When I daydream about the future I see such a full life for John. I see him doing the things he loves – going to GA football games, fishing, riding around in his truck, mowing the lawn. (Well, he doesn’t really love that, but right now it seems like the best thing in the world to him.)
Then my thoughts return to reality, which is still hard to believe is our reality, and my mind is immediately forced back into thinking about all the hurdles he has to go through to get to those wonderful days to come.

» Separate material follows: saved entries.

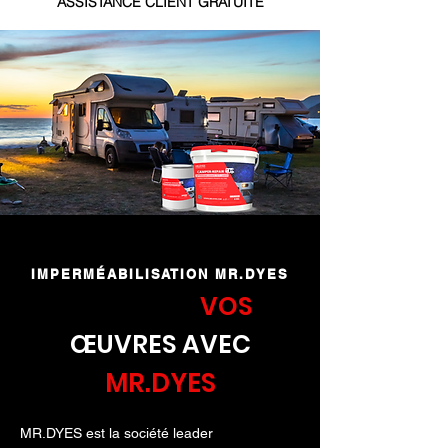
ASSISTANCE CLIENT GRATUITE
IMPERMÉABILISATION MR.DYES
PROTÉGEZ
VOS
ŒUVRES AVEC
MR.DYES
MR.DYES est la société leader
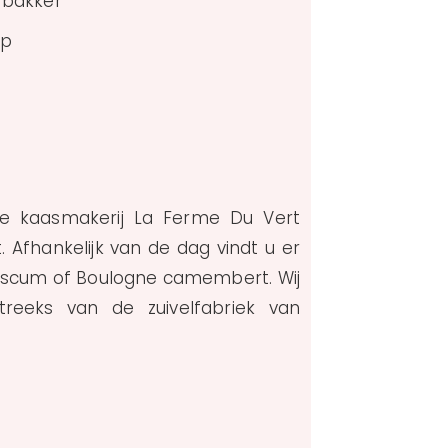
 bakker
ap
jke kaasmakerij La Ferme Du Vert
 Afhankelijk van de dag vindt u er
x scum of Boulogne camembert. Wij
treeks van de zuivelfabriek van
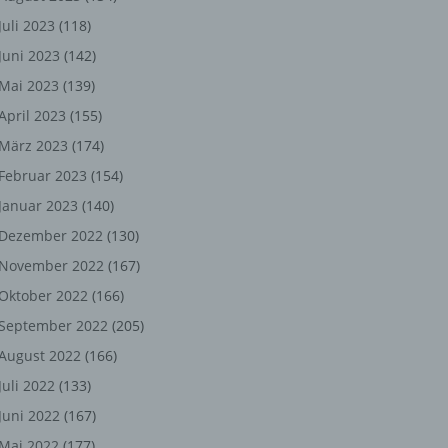
ng,
Juli 2023
(118)
chen
Juni 2023
(142)
Mai 2023
(139)
April 2023
(155)
er
März 2023
(174)
Februar 2023
(154)
son
ondert
Januar 2023
(140)
Dezember 2022
(130)
einer
November 2022
(167)
n.
Oktober 2022
(166)
September 2022
(205)
August 2022
(166)
he
n oder
Juli 2022
(133)
Juni 2022
(167)
r
Mai 2022
(177)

Today we talked to the nurse at Duke. I basically told her that John’s not going to be able to keep going like he is for much longer. We are trying to be patient and wait for the evaluation to be scheduled, but it’s going on two weeks now. She told us that the process is held up right now with the insurance side of things. The insurance companies have different contracts with hospitals, and they have to make sure the contracts are being followed. I asked her how much longer that should take, and she told me there’s really no way of knowing.
So this is hurdle number one – getting the evaluation scheduled with no hiccups from the insurance company. In the meantime I have been praying each day for John’s heart to sustain him, for him to have strength to get through the day, and for him to be able to rest at night.
This is going to be the longest and hardest thing I’ve ever endured, and it is just the beginning. I am going to have to surrender each day’s new challenges to the Lord over and over again.